Pesquisador Caue Ribeiro: “Há ainda um grande número de oportunidades não exploradas, principalmente na agropecuária, setor em que o País já se destaca há algum tempo”

A característica da nanotecnologia mais difícil de ser compreendida é seu caráter inter e multidisciplinar, ou seja, não é possível definir onde exatamente a nanotecnologia terá impacto, maior ou menor. Em geral, nanotecnologia é primeiramente uma estratégia na obtenção de materiais de propriedades distintas, mas esses materiais e essas propriedades poderão ser utilizados na microeletrônica, indústria química, cosmética, farmacêutica, etc. Porém, se pensarmos nos setores beneficiados, eventualmente qualquer um poderá ser fortemente influenciado.

Voltando ao exemplo dos fertilizantes, está claro que eles impactam a agricultura e são obtidos por estratégias que podem envolver nanotecnologia. O fertilizante não é necessariamente uma nanopartícula, nem o produto que se obtém no campo. Porém, o setor agrícola foi fortemente beneficiado, de forma indireta, mas foi.

Também, deve-se ter em mente que os ganhos de novas tecnologias dependem de uma equação complexa. É difícil medir impactos sociais, econômicos e ambientais, ainda mais em um campo tão vasto como a nanotecnologia. Porém, é bom lembrar que qualquer tecnologia pode ser utilizada para impactos positivos ou negativos, dependendo do usuário. Se pensarmos no que vemos de concreto em nanotecnologia, as nações que investem pesadamente em pesquisa (como é o caso da China e dos Estados Unidos) já estão colhendo novas opções de trabalho nas empresas nascentes e novas opções de investimento e geração de riquezas em produtos e processos inovadores.

É óbvio que a entrada de novos produtos no mercado pode levar à obsolescência antigos produtos, fechando fábricas, causando desemprego. Porém, pode ainda levar à exploração de outros recursos naturais pela demanda de certas matérias primas. Ou, por exemplo, por avanços na capacidade de exploração de um recurso – como os recursos agropecuários – por uma nova tecnologia. Esse é o risco de qualquer desenvolvimento tecnológico. Ainda assim, os impactos estão mais associados às decisões humanas de como utilizar os benefícios do que propriamente com as características de uma determinada tecnologia.

Por fim, é importante refletir na necessidade de investirmos nesses desenvolvimentos.

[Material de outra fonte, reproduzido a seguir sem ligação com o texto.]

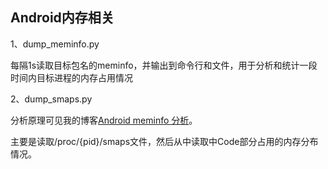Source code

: ## Android内存相关

1、dump_meminfo.py

每隔1s读取目标包名的meminfo，并输出到命令行和文件，用于分析和统计一段时间内目标进程的内存占用情况

2、dump_smaps.py

分析原理可见我的博客[Android meminfo 分析](https://dddjjq.github.io/2022/06/15/Android%E5%86%85%E5%AD%98%E5%88%86%E6%9E%90-Code.html)。

主要是读取/proc/{pid}/smaps文件，然后从中读取中Code部分占用的内存分布情况。

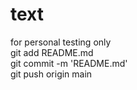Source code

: # text
for personal testing only<br/>
git add README.md<br/>
git commit -m 'README.md'<br/>
git push origin main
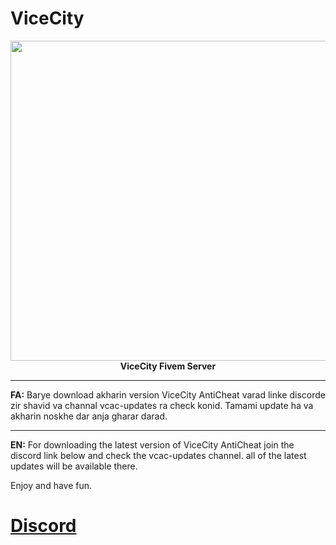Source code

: # ViceCity
<p align="center"><img src="http://uupload.ir/files/clfm_vicecitygif.png" width="512" align="center"><br>
<strong>ViceCity Fivem Server</strong></p>

* * * 
<strong>FA:</strong>
Barye download akharin version ViceCity AntiCheat varad linke discorde zir shavid va channal vcac-updates ra check konid.
Tamami update ha va akharin noskhe dar anja gharar darad. 
* * * 
<strong>EN:</strong>
For downloading the latest version of ViceCity AntiCheat join the discord link below and check the vcac-updates channel. 
all of the latest updates will be available there. 

Enjoy and have fun.

# [Discord](https://discord.gg/cpgQqV2)
  

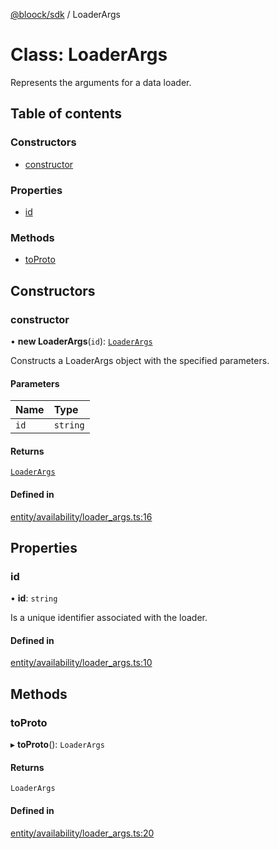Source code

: [@bloock/sdk](../index.md) / LoaderArgs

# Class: LoaderArgs

Represents the arguments for a data loader.

## Table of contents

### Constructors

- [constructor](LoaderArgs.md#constructor)

### Properties

- [id](LoaderArgs.md#id)

### Methods

- [toProto](LoaderArgs.md#toproto)

## Constructors

### constructor

• **new LoaderArgs**(`id`): [`LoaderArgs`](LoaderArgs.md)

Constructs a LoaderArgs object with the specified parameters.

#### Parameters

| Name | Type |
| :------ | :------ |
| `id` | `string` |

#### Returns

[`LoaderArgs`](LoaderArgs.md)

#### Defined in

[entity/availability/loader_args.ts:16](https://github.com/bloock/bloock-sdk/blob/34885a1/languages/js/src/entity/availability/loader_args.ts#L16)

## Properties

### id

• **id**: `string`

Is a unique identifier associated with the loader.

#### Defined in

[entity/availability/loader_args.ts:10](https://github.com/bloock/bloock-sdk/blob/34885a1/languages/js/src/entity/availability/loader_args.ts#L10)

## Methods

### toProto

▸ **toProto**(): `LoaderArgs`

#### Returns

`LoaderArgs`

#### Defined in

[entity/availability/loader_args.ts:20](https://github.com/bloock/bloock-sdk/blob/34885a1/languages/js/src/entity/availability/loader_args.ts#L20)
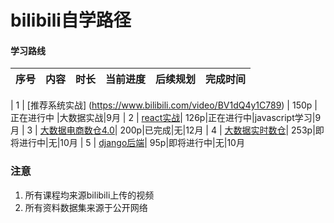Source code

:# bilibili自学路径

#### 学习路线 
| 序号| 内容 | 时长 |当前进度|后续规划|完成时间|
| :---: | :----: | :----: |:----: |:----: |:----: |

| 1 | [推荐系统实战] (https://www.bilibili.com/video/BV1dQ4y1C789) | 150p |正在进行中 |大数据实战|9月
| 2 | [react实战](https://www.bilibili.com/video/BV1wy4y1D7JT)| 126p|正在进行中|javascript学习|9月
| 3 | [大数据电商数仓4.0](https://www.bilibili.com/video/BV1rL411E7uz)| 200p|已完成|无|12月
| 4 | [大数据实时数仓](https://www.bilibili.com/video/BV1yZ4y1A74d)| 253p|即将进行中|无|10月
| 5 | [django后端](https://www.bilibili.com/video/BV1kX4y1P7iB)| 95p|即将进行中|无|10月



### 注意
1. 所有课程均来源bilibili上传的视频
2. 所有资料数据集来源于公开网络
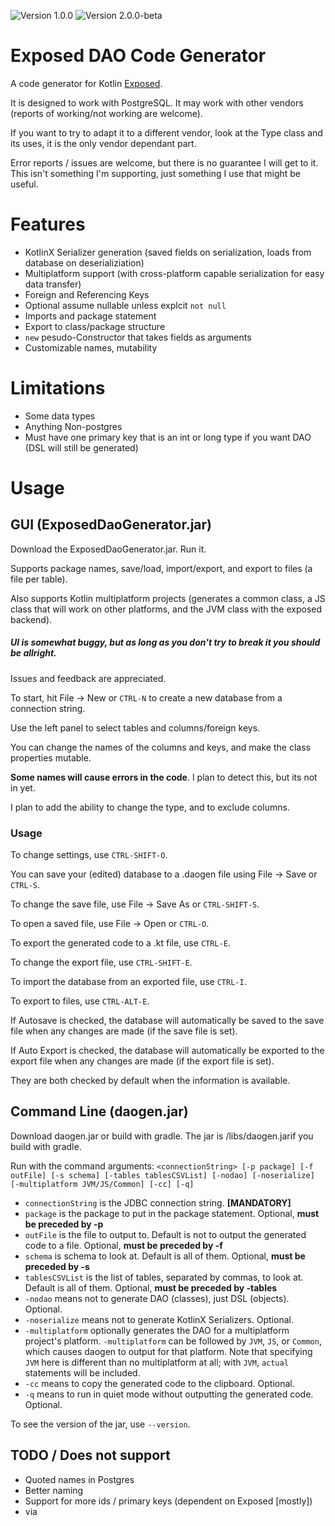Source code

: ![Version 1.0.0](https://img.shields.io/badge/version-1.0.0-green.svg)
![Version 2.0.0-beta](https://img.shields.io/badge/beta-2.0.0-green.svg)

# Exposed DAO Code Generator

A code generator for Kotlin [Exposed](https://github.com/JetBrains/Exposed).

It is designed to work with PostgreSQL.  It may work with other vendors (reports of working/not working are welcome).

If you want to try to adapt it to a different vendor,
look at the Type class and its uses, it is the only vendor dependant part.

Error reports / issues are welcome, but there is no guarantee I will get to it.
This isn't something I'm supporting, just something I use that might be useful.

# Features

 * KotlinX Serializer generation (saved fields on serialization, loads from database on deserializiation)
 * Multiplatform support (with cross-platform capable serialization for easy data transfer)
 * Foreign and Referencing Keys
 * Optional assume nullable unless explcit `not null`
 * Imports and package statement
 * Export to class/package structure
 * `new` pesudo-Constructor that takes fields as arguments
 * Customizable names, mutability

# Limitations

 * Some data types
 * Anything Non-postgres
 * Must have one primary key that is an int or long type if you want DAO (DSL will still be generated)

# Usage

## GUI (ExposedDaoGenerator.jar)

Download the ExposedDaoGenerator.jar.  Run it.

Supports package names, save/load, import/export, and export to files (a file per table).

Also supports Kotlin multiplatform projects
(generates a common class, a JS class that will work on other platforms, and the JVM class with the exposed backend).

#####  UI is somewhat buggy, but as long as you don't try to break it you should be allright.
Issues and feedback are appreciated.

To start, hit File -> New or `CTRL-N` to create a new database from a connection string.

Use the left panel to select tables and columns/foreign keys.

You can change the names of the columns and keys, and make the class properties mutable.

**Some names will cause errors in the code**.  I plan to detect this, but its not in yet.

I plan to add the ability to change the type, and to exclude columns.

### Usage

To change settings, use `CTRL-SHIFT-O`.

You can save your (edited) database to a .daogen file using File -> Save or `CTRL-S`.

To change the save file, use File -> Save As or `CTRL-SHIFT-S`.

To open a saved file, use File -> Open or `CTRL-O`.

To export the generated code to a .kt file, use `CTRL-E`.

To change the export file, use `CTRL-SHIFT-E`.

To import the database from an exported file, use `CTRL-I`.

To export to files, use `CTRL-ALT-E`.

If Autosave is checked, the database will automatically be saved to the save file when any changes are made (if the save file is set).

If Auto Export is checked, the database will automatically be exported to the export file when any changes are made (if the export file is set).

They are both checked by default when the information is available.

## Command Line (daogen.jar)

Download daogen.jar or build with gradle.
The jar is /libs/daogen.jarif you build with gradle.


Run with the command arguments: `<connectionString> [-p package] [-f outFile] [-s schema] [-tables tablesCSVList] [-nodao] [-noserialize] [-multiplatform JVM/JS/Common] [-cc] [-q]`
 * `connectionString` is the JDBC connection string.  **[MANDATORY]**
 * `package` is the package to put in the package statement.  Optional, **must be preceded by -p**
 * `outFile` is the file to output to.  Default is not to output the generated code to a file.  Optional, **must be preceded by -f**
 * `schema` is schema to look at.  Default is all of them.  Optional, **must be preceded by -s**
 * `tablesCSVList` is the list of tables, separated by commas, to look at.  Default is all of them.  Optional, **must be preceded by -tables**
 * `-nodao` means not to generate DAO (classes), just DSL (objects).  Optional.
 * `-noserialize` means not to generate KotlinX Serializers.  Optional.
 * `-multiplatform` optionally generates the DAO for a multiplatform project's platform.
 `-multiplatform` can be followed by `JVM`, `JS`, or `Common`, which causes daogen to output for that platform.
 Note that specifying `JVM` here is different than no multiplatform at all; with `JVM`, `actual` statements will be included.
 * `-cc` means to copy the generated code to the clipboard.  Optional.
 * `-q` means to run in quiet mode without outputting the generated code.  Optional.


To see the version of the jar, use `--version`.


## TODO / Does not support
 * Quoted names in Postgres
 * Better naming
 * Support for more ids / primary keys (dependent on Exposed [mostly])
 * via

A nanotecnologia é uma resposta aos esforços científicos na compreensão da matéria, e o caminho natural de toda ciência é gerar tecnologia e, dela, riqueza, bem estar, promoção humana, etc. Basta observar os últimos grandes avanços tecnológicos do século XX, como, por exemplo, o que vemos da física moderna: desses esforços científicos que, para muitos, não se sugere nada de prático é que tivemos condições de desenvolver toda a microeletrônica, óptica, transmissão digital de dados, entre outros tantos avanços, avanços tecnológicos esses que nos parecem indispensáveis em um país onde já existem mais telefones celulares que habitantes.

A nanotecnologia é um dos herdeiros desta onda tecnológica, que desponta de forma cada vez mais clara. No caso brasileiro, sabemos que o País vem sistematicamente perdendo as grandes ondas tecnológicas, aprofundando nossa dependência de tecnologias e manufaturados importados. Há ainda um grande número de oportunidades não exploradas, principalmente na agropecuária, setor em que o País já se destaca há algum tempo. Principalmente nessa área é preciso continuar buscando a vanguarda tecnológica, que poderá nos manter na dianteira e fornecer o tão sonhado motor para o desenvolvimento sustentável.